#### EXERCISE TEXT
So says Revelation 13:16. There are many interpretations of the wild events recounted in the Revelation to John. I am most familiar — and comfortable — with the view of the book as an allegory about persecution and redemption, but some folks think that it describes, in some more or less literal way, events that are still to occur.
I don’t know what the Amish view is but they — and certain other denominations — apparently read the text as calling for believers to resist receiving the forecast mark of the beast. This lawsuit, brought in federal court in Michigan, seeks relief from the federally sponsored program (voluntary for the states, but now adopted in Michigan) that requires the placing of RFID chips in cattle to facilitate the tracking of bovine and other livestock diseases. The plaintiffs make a variety of administrative law claims, as well as claims under the National Environmental Policy Act and the Fifth Amendment, but I’m interested in the claims made under the federal Religious Freedoms Restoration Act (RFRA) and a “supplemental” claim under the Michigan Constitution’s Free Exercise Clause. The requisite chips are claimed to require the plaintiffs to take the mark of the beast or to infringe their divinely ordained dominion over the cattle and all other living things. (Genesis 1:26-28.)
########
#### DATA TO EXAMINE
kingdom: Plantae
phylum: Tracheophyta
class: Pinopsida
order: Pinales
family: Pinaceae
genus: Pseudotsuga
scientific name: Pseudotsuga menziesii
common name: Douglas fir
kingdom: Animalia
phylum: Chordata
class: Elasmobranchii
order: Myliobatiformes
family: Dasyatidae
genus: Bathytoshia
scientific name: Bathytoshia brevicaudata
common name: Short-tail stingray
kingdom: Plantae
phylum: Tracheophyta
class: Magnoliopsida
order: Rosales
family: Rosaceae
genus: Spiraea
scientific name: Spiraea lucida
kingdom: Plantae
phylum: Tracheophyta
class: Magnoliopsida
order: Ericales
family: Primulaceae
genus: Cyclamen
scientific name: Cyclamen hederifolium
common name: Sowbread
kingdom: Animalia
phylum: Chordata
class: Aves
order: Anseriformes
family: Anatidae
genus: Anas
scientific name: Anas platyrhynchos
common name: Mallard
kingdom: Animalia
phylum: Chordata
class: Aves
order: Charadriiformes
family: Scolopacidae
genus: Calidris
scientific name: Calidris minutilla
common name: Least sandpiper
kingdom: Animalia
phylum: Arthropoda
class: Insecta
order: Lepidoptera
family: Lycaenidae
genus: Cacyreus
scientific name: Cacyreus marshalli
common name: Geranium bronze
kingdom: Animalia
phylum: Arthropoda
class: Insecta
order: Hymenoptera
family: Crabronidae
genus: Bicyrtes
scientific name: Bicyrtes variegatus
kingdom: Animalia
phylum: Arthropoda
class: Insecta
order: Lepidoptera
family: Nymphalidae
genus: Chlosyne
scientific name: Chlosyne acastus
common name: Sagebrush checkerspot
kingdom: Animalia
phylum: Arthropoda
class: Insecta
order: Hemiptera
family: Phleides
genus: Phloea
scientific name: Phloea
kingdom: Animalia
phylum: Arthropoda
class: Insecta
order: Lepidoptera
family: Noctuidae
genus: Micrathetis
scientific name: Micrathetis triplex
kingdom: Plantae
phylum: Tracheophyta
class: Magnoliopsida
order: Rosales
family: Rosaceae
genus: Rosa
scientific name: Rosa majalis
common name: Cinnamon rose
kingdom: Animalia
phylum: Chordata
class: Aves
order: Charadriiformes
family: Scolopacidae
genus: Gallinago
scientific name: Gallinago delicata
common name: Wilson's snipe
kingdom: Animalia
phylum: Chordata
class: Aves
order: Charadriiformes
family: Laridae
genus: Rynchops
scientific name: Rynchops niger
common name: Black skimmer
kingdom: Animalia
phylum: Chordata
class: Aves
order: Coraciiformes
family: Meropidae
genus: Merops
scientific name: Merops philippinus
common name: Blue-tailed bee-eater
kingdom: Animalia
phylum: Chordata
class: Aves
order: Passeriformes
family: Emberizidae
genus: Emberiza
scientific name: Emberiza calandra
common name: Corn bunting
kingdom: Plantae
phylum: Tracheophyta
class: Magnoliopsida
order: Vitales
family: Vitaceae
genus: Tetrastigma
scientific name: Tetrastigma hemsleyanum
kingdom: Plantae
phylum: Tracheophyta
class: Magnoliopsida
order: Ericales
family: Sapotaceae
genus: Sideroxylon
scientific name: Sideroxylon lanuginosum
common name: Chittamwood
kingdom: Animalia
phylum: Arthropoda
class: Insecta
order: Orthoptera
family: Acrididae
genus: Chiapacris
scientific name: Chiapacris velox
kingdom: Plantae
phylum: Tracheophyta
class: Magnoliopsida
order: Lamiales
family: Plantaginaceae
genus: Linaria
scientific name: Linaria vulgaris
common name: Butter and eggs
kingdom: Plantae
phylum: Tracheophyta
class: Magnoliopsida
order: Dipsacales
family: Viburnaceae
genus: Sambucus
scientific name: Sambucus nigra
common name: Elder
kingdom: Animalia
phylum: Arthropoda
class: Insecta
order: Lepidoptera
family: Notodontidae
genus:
########
● **REQUIRED WORK**
A: Print the portion of the RFID cattle lawsuit passage between "So says Revelation" and "still to occur.", inclusive.
B: According to the RFID cattle lawsuit passage, what is the purpose of placing RFID chips in cattle?
The entries aren't needed for any of this work.

● **SOLUTIONS TO THE TASKS**
A:
So says Revelation 13:16. There are many interpretations of the wild events recounted in the Revelation to John. I am most familiar — and comfortable — with the view of the book as an allegory about persecution and redemption, but some folks think that it describes, in some more or less literal way, events that are still to occur.

B: To facilitate the tracking of bovine and other livestock diseases.